これが意味するところは、両面あります。一面は、氷山の一角でもっとあるのではないかという考え方で、素直な人はそう考えるでしょうし、大まかなところでは合っているかも知れません。そしてもう一面は、昔からよくあることですが、実際は、租税として法律で決められたルール以上に払っている会社もあるということです。経費の漏れ、記帳のいい加減さ、入札の必要性などです。その会社がルーズであったり、必要悪で救くう必要はないという意見もあるでしょうが、ルールに沿っていないことも確かです。
 少し話がそれますが、許されるべきではない税金の漏にリベートがあります。仕事を得るために現場監督に支払うリベート、食材を納入してもらうために旅館などの料理長に支払うものなどです。リベートを受け取る金額は半端ではありません。これらは、通常、払うものが弱者です。この問題は、制度悪だとして支払う法人に課税して済ませてよい問題ではありません。
 
 次に相続の調査から
 相続税の申告では、どの部分が相続財産となるか悩むところが少なくありません。亡くなれた方が、生前、贈与するつもりで相続人名義で預金などをしていた場合には、それは相続人の財産となっているのか、あるいは本来の被相続人の相続財産なのか、そう簡単に教科書どうりには割り切れないところもあります。裁判でもよく争われています。裁判に出てくるのはほんの一部ですが・・、裁判上では、管理していた人は誰か、利息は誰が使っていたか、印鑑は誰のかなどで決めているようです。しかし、これで、直ちに贈与がなかったといえるかは疑問があるところです。通帳の管理は、お父さんや奥さん(多分お父さんの預金もお母さんが管理している場合も多いでしょうが・・)がまとめて保管して、出し入れを頼んでいる場合もないとはいえません。印鑑についても同じようなことがいえます。印鑑は通常姓だけで、名が入っていません。日本は印鑑好きの国民ですが、あの朱のコントラストが好きなのかもしれません。

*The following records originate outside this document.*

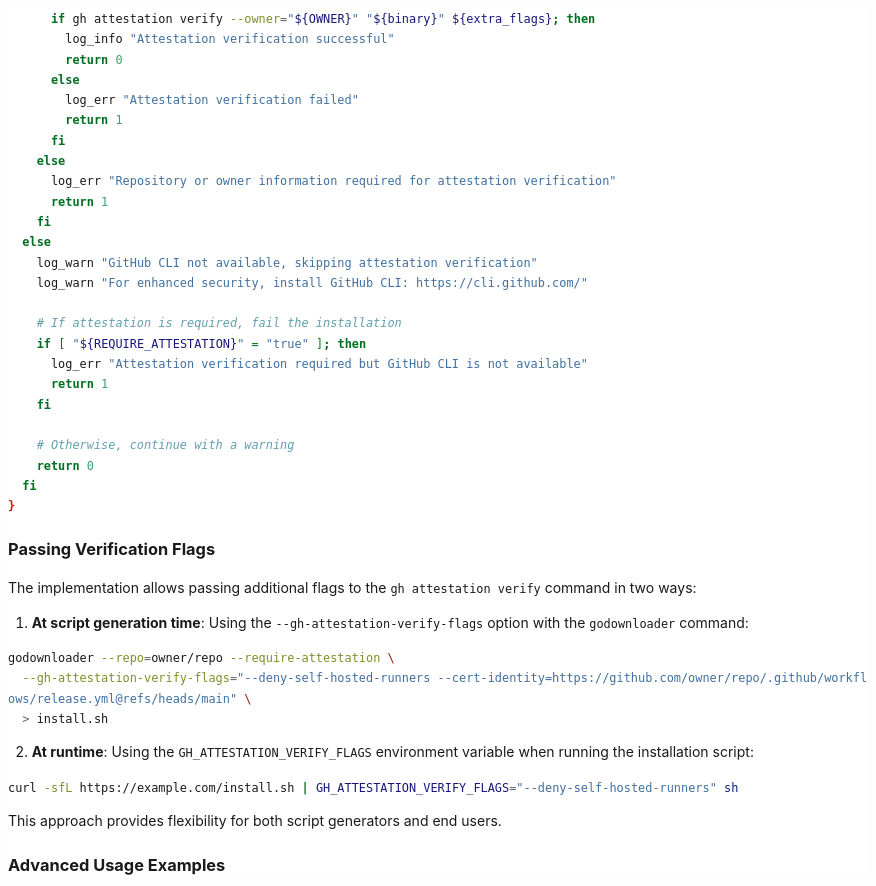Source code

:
 ```bash
      if gh attestation verify --owner="${OWNER}" "${binary}" ${extra_flags}; then
        log_info "Attestation verification successful"
        return 0
      else
        log_err "Attestation verification failed"
        return 1
      fi
    else
      log_err "Repository or owner information required for attestation verification"
      return 1
    fi
  else
    log_warn "GitHub CLI not available, skipping attestation verification"
    log_warn "For enhanced security, install GitHub CLI: https://cli.github.com/"
    
    # If attestation is required, fail the installation
    if [ "${REQUIRE_ATTESTATION}" = "true" ]; then
      log_err "Attestation verification required but GitHub CLI is not available"
      return 1
    fi
    
    # Otherwise, continue with a warning
    return 0
  fi
}
```

### Passing Verification Flags

The implementation allows passing additional flags to the `gh attestation verify` command in two ways:

1. **At script generation time**: Using the `--gh-attestation-verify-flags` option with the `godownloader` command:

```bash
godownloader --repo=owner/repo --require-attestation \
  --gh-attestation-verify-flags="--deny-self-hosted-runners --cert-identity=https://github.com/owner/repo/.github/workflows/release.yml@refs/heads/main" \
  > install.sh
```

2. **At runtime**: Using the `GH_ATTESTATION_VERIFY_FLAGS` environment variable when running the installation script:

```bash
curl -sfL https://example.com/install.sh | GH_ATTESTATION_VERIFY_FLAGS="--deny-self-hosted-runners" sh
```

This approach provides flexibility for both script generators and end users.

### Advanced Usage Examples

 また話がずれてしまいましたが、相続の調査で、あるお医者さんのケースです。税務署は、その医師の生前の収入状況などから申告財産が過少であると判断し調査に着手したそうです。その結果、多額の現物割引債がでてきました。無記名債券であることから簡単には発見されないと考えたのでしょうが、税務署は自宅だけでなく病院の周辺にある金融機関へ徹底した調査を行ったそうです。しかし一般的には、相続人が最初から知らなかったか、いくらもない場合が多いようです。

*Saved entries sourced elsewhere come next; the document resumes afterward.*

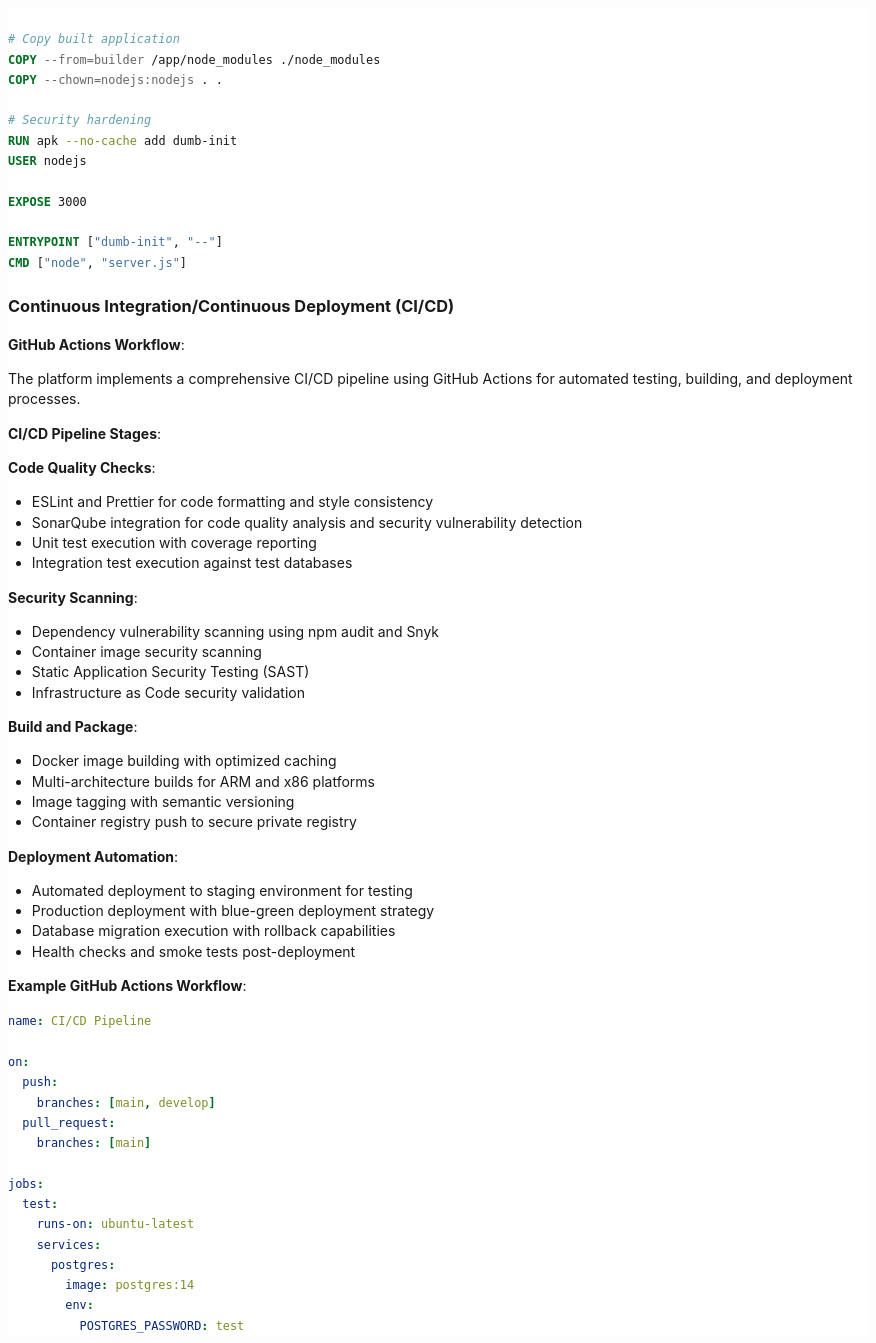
 ```dockerfile

# Copy built application
COPY --from=builder /app/node_modules ./node_modules
COPY --chown=nodejs:nodejs . .

# Security hardening
RUN apk --no-cache add dumb-init
USER nodejs

EXPOSE 3000

ENTRYPOINT ["dumb-init", "--"]
CMD ["node", "server.js"]
```

### Continuous Integration/Continuous Deployment (CI/CD)

**GitHub Actions Workflow**:

The platform implements a comprehensive CI/CD pipeline using GitHub Actions for automated testing, building, and deployment processes.

**CI/CD Pipeline Stages**:

**Code Quality Checks**:
- ESLint and Prettier for code formatting and style consistency
- SonarQube integration for code quality analysis and security vulnerability detection
- Unit test execution with coverage reporting
- Integration test execution against test databases

**Security Scanning**:
- Dependency vulnerability scanning using npm audit and Snyk
- Container image security scanning
- Static Application Security Testing (SAST)
- Infrastructure as Code security validation

**Build and Package**:
- Docker image building with optimized caching
- Multi-architecture builds for ARM and x86 platforms
- Image tagging with semantic versioning
- Container registry push to secure private registry

**Deployment Automation**:
- Automated deployment to staging environment for testing
- Production deployment with blue-green deployment strategy
- Database migration execution with rollback capabilities
- Health checks and smoke tests post-deployment

**Example GitHub Actions Workflow**:

```yaml
name: CI/CD Pipeline

on:
  push:
    branches: [main, develop]
  pull_request:
    branches: [main]

jobs:
  test:
    runs-on: ubuntu-latest
    services:
      postgres:
        image: postgres:14
        env:
          POSTGRES_PASSWORD: test
```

 また、簡単に調査ででてくる預金は、不動産の賃貸などをしている場合に振り込まれる銀行預金です。いくらも入っていないと思いますが(失礼)忘れないでください。
 調査件数、申告もれ件数ともに一番多いのが「上場会社以外の会社役員」だそうで、1件当たりの申告もれ課税価額のトップは「医師等(弁護士、不動産鑑定士、建築などの専門サービス業を含む)」となっています。意味するところは何かは、複雑な問題です。


          Corner 

 
 2000年問題 Y2K その3
 
 パソコンの2000年問題は、いろいろな方面に反響を呼び、今年の年末から来年にかけて旅行の自粛、銀行業務停止などが伝えられています。
 そんな折り、マイクロソフト社からだと偽ってウイルスの入った2000年対応のソフトが送りつけられて来ているようです。くれぐれも気をつけてください。
 2000年問題とは関係ありませんが、先月、事務所のパソコンの一台に致命的なトラブルを起こしてしまいました。ことの起こりは、ソフトのインストール中に止まってしまい,Windows98が起動しなくなってしまったことです。通常は、起動ディスクからWindowsを上書きすればいいのですが、それもできずにハードデスクのデーターを全部消してしまいました。データは、Cドライブ以外に入れておいた方がいいですよ。
 このため、メールアドレスと予定表が消失してしまいました。
 
 10月の23日から25日まで、事務所・P5主催で、九州旅行に行って来ました。参加していただいた皆様はじめ三昭ツーリスト様には本当にありがとうございました。
 

 編集後記
 九州旅行は、ご参加いただいた皆様の日頃の行いが良かったと見えて、最高のお天気で、存分に楽しむことができました。
 今年も残すところ後2ヶ月。いつまでも暑いので実感が湧きませんが、年調用紙を順次お送りいたしますので、ご準備お願いいたします。